-------- Data for review --------
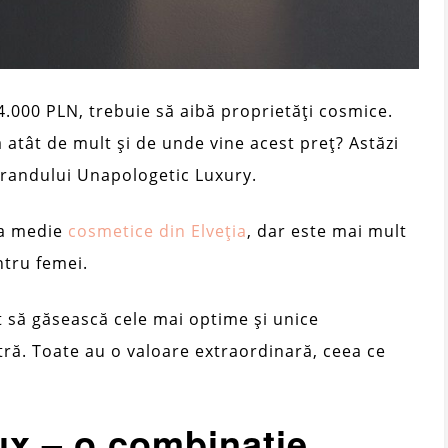
.000 PLN, trebuie să aibă proprietăți cosmice.
atât de mult și de unde vine acest preț? Astăzi
 brandului Unapologetic Luxury.
ma medie
cosmetice din Elveția
, dar este mai mult
ntru femei.
t să găsească cele mai optime și unice
tră. Toate au o valoare extraordinară, ceea ce
ux – o combinație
--------
▸ Required action
Copy the entries exactly. No pictures.

▸ Written response
.000 PLN, trebuie să aibă proprietăți cosmice.
atât de mult și de unde vine acest preț? Astăzi
 brandului Unapologetic Luxury.
ma medie
cosmetice din Elveția
, dar este mai mult
ntru femei.
t să găsească cele mai optime și unice
tră. Toate au o valoare extraordinară, ceea ce
ux – o combinație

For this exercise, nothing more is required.